Thirty and a Half Excuses Page 40

He snorted in disgust. “Ain’t you datin’ a state policeman? The one who busted Daniel Crocker? You know you pissed a lot of people off when you got involved with him and his business. There’s a lot of people who’d like to see you pay.”

It was my turn to be shocked.

“It looks to me like you’re the one in a heap of trouble,” he said.

The doors to the church opened behind me. “What’s going on here, Thomas?” Jonah asked in a stern voice.

“Nothin’, Reverend.” Thomas said, trying to show remorse and failing miserably. “Rose and I was just catchin’ up.”

“You two know each other?”

“We’re neighbors,” I said, swinging my gaze to Jonah. Christy and her mother stood behind him.

“Well, it is a small world.” Jonah said, but his voice was strained. “Imagine that.”

“It gets even stranger when you take into account that Christy’s aunt lived next door to Thomas.”

“You don’t say,” Jonah muttered, but he didn’t look all that surprised. “Thomas, I think Rhonda has some jobs lined up for you. Why don’t you run on inside?”

“Sure thing, Reverend.” He walked toward the door, but when he was behind Jonah, he turned and held his hand up like a gun, aimed it at me, then lifted his finger like he’d fired. He gave me an evil smile before heading inside.

What in tarnation was that all about? I’d never considered that Daniel Crocker’s henchmen might hold a grudge against me. I resisted a shudder. Daniel had been locked up months ago, so surely I would have been threatened by now if there was any true danger.

Christy wrapped her arm around the reverend’s. “Jonah, thank you for being such a support in my time of need.” She glanced at her mother and added, “And, of course, for helping Momma too.”

Jonah patted her hand. “Just doin’ my job to console my flock. But rest assured your aunt was a God-fearin’ woman. She’s with her maker right now, lookin’ down on us all.” I could swear his accent was thicker than usual.

While Jonah walked Christy and her mother to her car, I watched to see if anything was amiss. The way Christy had hugged him told me she was still clueless about the ownership of Miss Dorothy’s house. But with all my gawking, I’d missed my opportunity to escape. Jonah spanned the short distance between us, stopping only a few feet in front of me with his wide television smile.

I cleared my throat. “The guys are almost done. I think they might finish up tomorrow, in plenty of time for your revival on Monday.”

“I hope you’ll consider coming.”

“Uh… I’m pretty busy with the nursery and all. I’ll see if I can make it.” I’d just lied to a minister, which I was sure put me on the slippery slope to my own damnation. I decided to change the subject. “That’s just terrible what happened to Miss Dorothy.”

Jonah pressed his lips together and shook his head. “All the more reason to make sure you’re right with your maker. When God calls you home, there’s no screening caller ID.”

“I’m confused about why Christy and Miss Edna were here.” I hedged. “I thought Miss Dorothy went to the Methodist church.”

He folded his hands in front of him. “She transferred her church membership here. She had been a member for a couple of months at the time of her death.”

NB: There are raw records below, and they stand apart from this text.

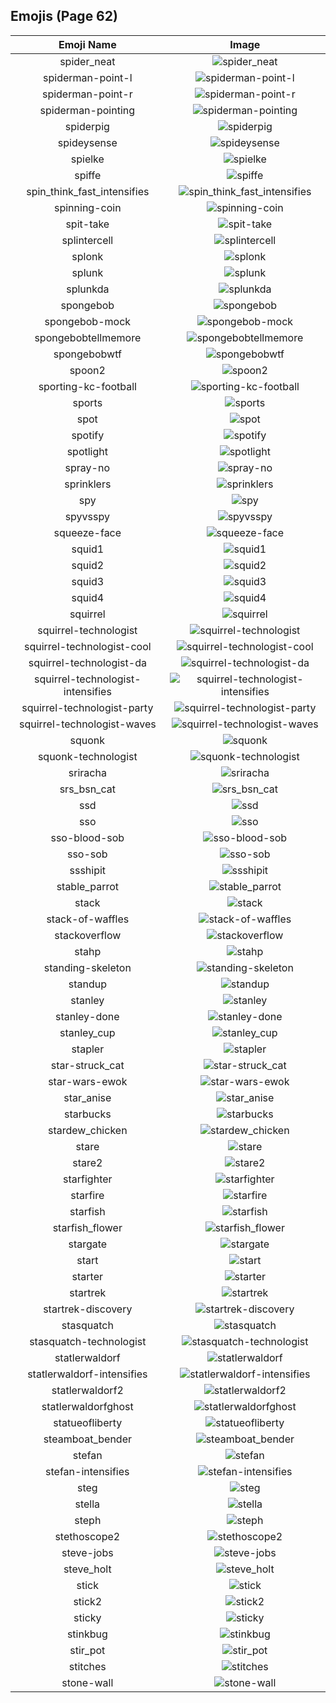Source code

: 
  ## Emojis (Page 62)
  |Emoji Name|Image|
  | :-: | :-: |
  |spider_neat| ![spider_neat](/output/spider_neat.gif)|
  |spiderman-point-l| ![spiderman-point-l](/output/spiderman-point-l.png)|
  |spiderman-point-r| ![spiderman-point-r](/output/spiderman-point-r.png)|
  |spiderman-pointing| ![spiderman-pointing](/output/spiderman-pointing.png)|
  |spiderpig| ![spiderpig](/output/spiderpig.gif)|
  |spideysense| ![spideysense](/output/spideysense.png)|
  |spielke| ![spielke](/output/spielke.png)|
  |spiffe| ![spiffe](/output/spiffe.png)|
  |spin_think_fast_intensifies| ![spin_think_fast_intensifies](/output/spin_think_fast_intensifies.gif)|
  |spinning-coin| ![spinning-coin](/output/spinning-coin.gif)|
  |spit-take| ![spit-take](/output/spit-take.gif)|
  |splintercell| ![splintercell](/output/splintercell.png)|
  |splonk| ![splonk](/output/splonk.png)|
  |splunk| ![splunk](/output/splunk.png)|
  |splunkda| ![splunkda](/output/splunkda.png)|
  |spongebob| ![spongebob](/output/spongebob.png)|
  |spongebob-mock| ![spongebob-mock](/output/spongebob-mock.png)|
  |spongebobtellmemore| ![spongebobtellmemore](/output/spongebobtellmemore.jpg)|
  |spongebobwtf| ![spongebobwtf](/output/spongebobwtf.jpg)|
  |spoon2| ![spoon2](/output/spoon2.jpg)|
  |sporting-kc-football| ![sporting-kc-football](/output/sporting-kc-football.png)|
  |sports| ![sports](/output/sports.png)|
  |spot| ![spot](/output/spot.gif)|
  |spotify| ![spotify](/output/spotify.png)|
  |spotlight| ![spotlight](/output/spotlight.png)|
  |spray-no| ![spray-no](/output/spray-no.gif)|
  |sprinklers| ![sprinklers](/output/sprinklers.gif)|
  |spy| ![spy](/output/spy.png)|
  |spyvsspy| ![spyvsspy](/output/spyvsspy.png)|
  |squeeze-face| ![squeeze-face](/output/squeeze-face.png)|
  |squid1| ![squid1](/output/squid1.png)|
  |squid2| ![squid2](/output/squid2.png)|
  |squid3| ![squid3](/output/squid3.png)|
  |squid4| ![squid4](/output/squid4.png)|
  |squirrel| ![squirrel](/output/squirrel.png)|
  |squirrel-technologist| ![squirrel-technologist](/output/squirrel-technologist.png)|
  |squirrel-technologist-cool| ![squirrel-technologist-cool](/output/squirrel-technologist-cool.png)|
  |squirrel-technologist-da| ![squirrel-technologist-da](/output/squirrel-technologist-da.png)|
  |squirrel-technologist-intensifies| ![squirrel-technologist-intensifies](/output/squirrel-technologist-intensifies.gif)|
  |squirrel-technologist-party| ![squirrel-technologist-party](/output/squirrel-technologist-party.gif)|
  |squirrel-technologist-waves| ![squirrel-technologist-waves](/output/squirrel-technologist-waves.gif)|
  |squonk| ![squonk](/output/squonk.png)|
  |squonk-technologist| ![squonk-technologist](/output/squonk-technologist.png)|
  |sriracha| ![sriracha](/output/sriracha.jpg)|
  |srs_bsn_cat| ![srs_bsn_cat](/output/srs_bsn_cat.png)|
  |ssd| ![ssd](/output/ssd.jpg)|
  |sso| ![sso](/output/sso.png)|
  |sso-blood-sob| ![sso-blood-sob](/output/sso-blood-sob.png)|
  |sso-sob| ![sso-sob](/output/sso-sob.png)|
  |ssshipit| ![ssshipit](/output/ssshipit.png)|
  |stable_parrot| ![stable_parrot](/output/stable_parrot.gif)|
  |stack| ![stack](/output/stack.png)|
  |stack-of-waffles| ![stack-of-waffles](/output/stack-of-waffles.gif)|
  |stackoverflow| ![stackoverflow](/output/stackoverflow.png)|
  |stahp| ![stahp](/output/stahp.jpg)|
  |standing-skeleton| ![standing-skeleton](/output/standing-skeleton.png)|
  |standup| ![standup](/output/standup.gif)|
  |stanley| ![stanley](/output/stanley.png)|
  |stanley-done| ![stanley-done](/output/stanley-done.gif)|
  |stanley_cup| ![stanley_cup](/output/stanley_cup.png)|
  |stapler| ![stapler](/output/stapler.png)|
  |star-struck_cat| ![star-struck_cat](/output/star-struck_cat.png)|
  |star-wars-ewok| ![star-wars-ewok](/output/star-wars-ewok.png)|
  |star_anise| ![star_anise](/output/star_anise.jpg)|
  |starbucks| ![starbucks](/output/starbucks.png)|
  |stardew_chicken| ![stardew_chicken](/output/stardew_chicken.png)|
  |stare| ![stare](/output/stare.png)|
  |stare2| ![stare2](/output/stare2.gif)|
  |starfighter| ![starfighter](/output/starfighter.png)|
  |starfire| ![starfire](/output/starfire.gif)|
  |starfish| ![starfish](/output/starfish.jpg)|
  |starfish_flower| ![starfish_flower](/output/starfish_flower.png)|
  |stargate| ![stargate](/output/stargate.jpg)|
  |start| ![start](/output/start.jpg)|
  |starter| ![starter](/output/starter.png)|
  |startrek| ![startrek](/output/startrek.png)|
  |startrek-discovery| ![startrek-discovery](/output/startrek-discovery.png)|
  |stasquatch| ![stasquatch](/output/stasquatch.png)|
  |stasquatch-technologist| ![stasquatch-technologist](/output/stasquatch-technologist.png)|
  |statlerwaldorf| ![statlerwaldorf](/output/statlerwaldorf.png)|
  |statlerwaldorf-intensifies| ![statlerwaldorf-intensifies](/output/statlerwaldorf-intensifies.gif)|
  |statlerwaldorf2| ![statlerwaldorf2](/output/statlerwaldorf2.png)|
  |statlerwaldorfghost| ![statlerwaldorfghost](/output/statlerwaldorfghost.gif)|
  |statueofliberty| ![statueofliberty](/output/statueofliberty.png)|
  |steamboat_bender| ![steamboat_bender](/output/steamboat_bender.png)|
  |stefan| ![stefan](/output/stefan.png)|
  |stefan-intensifies| ![stefan-intensifies](/output/stefan-intensifies.gif)|
  |steg| ![steg](/output/steg.png)|
  |stella| ![stella](/output/stella.gif)|
  |steph| ![steph](/output/steph.jpg)|
  |stethoscope2| ![stethoscope2](/output/stethoscope2.jpg)|
  |steve-jobs| ![steve-jobs](/output/steve-jobs.jpg)|
  |steve_holt| ![steve_holt](/output/steve_holt.png)|
  |stick| ![stick](/output/stick.png)|
  |stick2| ![stick2](/output/stick2.png)|
  |sticky| ![sticky](/output/sticky.jpg)|
  |stinkbug| ![stinkbug](/output/stinkbug.jpg)|
  |stir_pot| ![stir_pot](/output/stir_pot.gif)|
  |stitches| ![stitches](/output/stitches.png)|
  |stone-wall| ![stone-wall](/output/stone-wall.png)|
  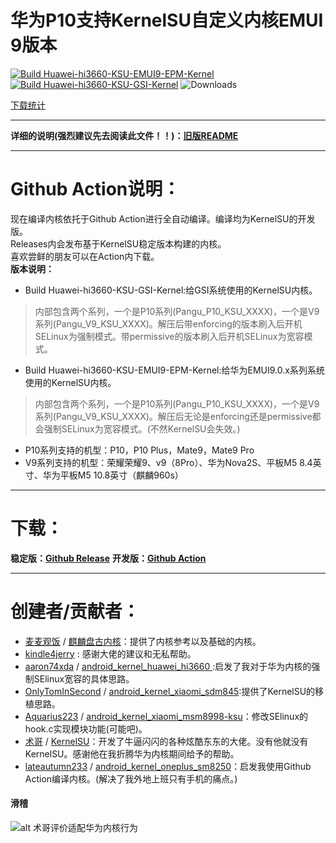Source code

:# 华为P10支持KernelSU自定义内核EMUI 9版本  
[![Build Huawei-hi3660-KSU-EMUI9-EPM-Kernel](https://github.com/Coconutat/android_kernel_huawei_vtr_emui9_KernelSU/actions/workflows/build-huawei-hi3660-KSU-EMUI9-EPM-kernel.yml/badge.svg?branch=Github_Action_Mode)](https://github.com/Coconutat/android_kernel_huawei_vtr_emui9_KernelSU/actions/workflows/build-huawei-hi3660-KSU-EMUI9-EPM-kernel.yml) 
[![Build Huawei-hi3660-KSU-GSI-Kernel](https://github.com/Coconutat/android_kernel_huawei_vtr_emui9_KernelSU/actions/workflows/build-huawei-hi3660-KSU-GSI-kernel.yml/badge.svg?branch=Github_Action_Mode)](https://github.com/Coconutat/android_kernel_huawei_vtr_emui9_KernelSU/actions/workflows/build-huawei-hi3660-KSU-GSI-kernel.yml) ![Downloads](https://img.shields.io/github/downloads/Coconutat/android_kernel_huawei_vtr_emui9_KernelSU/total)  

[下载统计](https://gra.caldis.me/?url=https://github.com/Coconutat/android_kernel_huawei_vtr_emui9_KernelSU)
   
***
**详细的说明(强烈建议先去阅读此文件！！)：[旧版README](README_OLD.md)**  

***
# Github Action说明：
现在编译内核依托于Github Action进行全自动编译。编译均为KernelSU的开发版。  
Releases内会发布基于KernelSU稳定版本构建的内核。  
喜欢尝鲜的朋友可以在Action内下载。  
**版本说明：**
+ Build Huawei-hi3660-KSU-GSI-Kernel:给GSI系统使用的KernelSU内核。  
 > 内部包含两个系列，一个是P10系列(Pangu_P10_KSU_XXXX)，一个是V9系列(Pangu_V9_KSU_XXXX)。解压后带enforcing的版本刷入后开机SELinux为强制模式。带permissive的版本刷入后开机SELinux为宽容模式。  
  
+ Build Huawei-hi3660-KSU-EMUI9-EPM-Kernel:给华为EMUI9.0.x系列系统使用的KernelSU内核。  
 > 内部包含两个系列，一个是P10系列(Pangu_P10_KSU_XXXX)，一个是V9系列(Pangu_V9_KSU_XXXX)。解压后无论是enforcing还是permissive都会强制SELinux为宽容模式。(不然KernelSU会失效。)  

 + P10系列支持的机型：P10，P10 Plus，Mate9，Mate9 Pro  
 + V9系列支持的机型：荣耀荣耀9、v9（8Pro）、华为Nova2S、平板M5 8.4英寸、华为平板M5 10.8英寸（麒麟960s）
***  

# 下载：  
**稳定版：[Github Release](https://github.com/Coconutat/android_kernel_huawei_vtr_emui9_KernelSU/releases)**
**开发版：[Github Action](https://github.com/Coconutat/android_kernel_huawei_vtr_emui9_KernelSU/actions)**  

***  
# 创建者/贡献者： 
 + [麦麦观饭](https://github.com/maimaiguanfan) / [麒麟盘古内核](https://github.com/maimaiguanfan/android_kernel_huawei_hi3660/)：提供了内核参考以及基础的内核。 
 + [kindle4jerry](https://github.com/kindle4jerry) : 感谢大佬的建议和无私帮助。  
 + [aaron74xda](https://github.com/aaron74xda) / [android_kernel_huawei_hi3660
](https://github.com/aaron74xda/android_kernel_huawei_hi3660):启发了我对于华为内核的强制SElinux宽容的具体思路。
 + [OnlyTomInSecond](https://github.com/OnlyTomInSecond) / [android_kernel_xiaomi_sdm845](https://github.com/OnlyTomInSecond/android_kernel_xiaomi_sdm845):提供了KernelSU的移植思路。  
 + [Aquarius223](https://github.com/Aquarius223) / [android_kernel_xiaomi_msm8998-ksu](https://github.com/sticpaper/android_kernel_xiaomi_msm8998-ksu)：修改SElinux的hook.c实现模块功能(可能吧)。  
 + [术哥](https://github.com/tiann) / [KernelSU](https://github.com/tiann)：开发了牛逼闪闪的各种炫酷东东的大佬。没有他就没有KernelSU。感谢他在我折腾华为内核期间给予的帮助。  
 + [lateautumn233](https://github.com/lateautumn233) / [android_kernel_oneplus_sm8250](https://github.com/lateautumn233/android_kernel_oneplus_sm8250)：启发我使用Github Action编译内核。(解决了我外地上班只有手机的痛点。)


#### 滑稽  
![alt 术哥评价适配华为内核行为](https://s1.ax1x.com/2023/03/29/ppgmvo4.png)
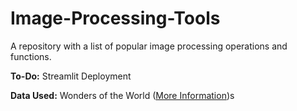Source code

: # Image-Processing-Tools
A repository with a list of popular image processing operations and functions.

**To-Do:** Streamlit Deployment

**Data Used:** Wonders of the World ([More Information](https://github.com/aadi1011/Image-Processing-Tools/blob/main/assets/README.md))s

“So will the funeral be here?”

“No, they don’t expect a large crowd, so it’s going to be held at the funeral home.” He paused. “However, the police called during our visit and told Christy and her mother that they had decided to conduct an autopsy.” Jonah didn’t look all that unnerved by the prospect. Maybe he didn’t think they’d find anything.

“An autopsy? Why would they do that? I thought the police said she died of a heart attack.”

“That’s a good question, and Christy was very upset over the matter.”

“She didn’t look that upset when I saw her leave.”

“That’s because I assured her that it was all part of God’s plan. She had planned to head back to Shreveport on Sunday, but now she’ll stay until the middle of the week and attend the revival.”

There was no doubt Christy had set her claws in Jonah. Given her lifestyle, why she’d be interested in a man of the cloth was beyond me. Perhaps it was the allure of his cameras.

“Detective Taylor said he wants to interview all the people who saw her in the few days before her death.”

Something in his voice piqued my interest. “Are they going to interview you?”

“Yes, although it’s only a formality.” He was looking me up and down as though he were studying me.

I suppressed a shudder. “When was the last time you saw her?”

“I do believe it was last Sunday, right after the morning service.” He continued examining me. “Did you know Dorothy well?”

“She lived down the street, but no, I didn’t.”

“You feel alone in the world, don’t you Rose?”

I crossed my arms, suddenly feeling exposed. “I’m not sure why you think that.”

His lowered his voice and moved closer. “I can see it in your eyes. The eyes are the window to the soul. I can help you, Rose. You can share your burden with me.”

I remembered what Mason had suggested, that Jonah Pruitt might be after the money he thought I had. The breeze kicked up and goose bumps broke out on my arms. “I don’t really have any burdens, Reverend. My life is great. I have a boyfriend and a new business. I’m happy.”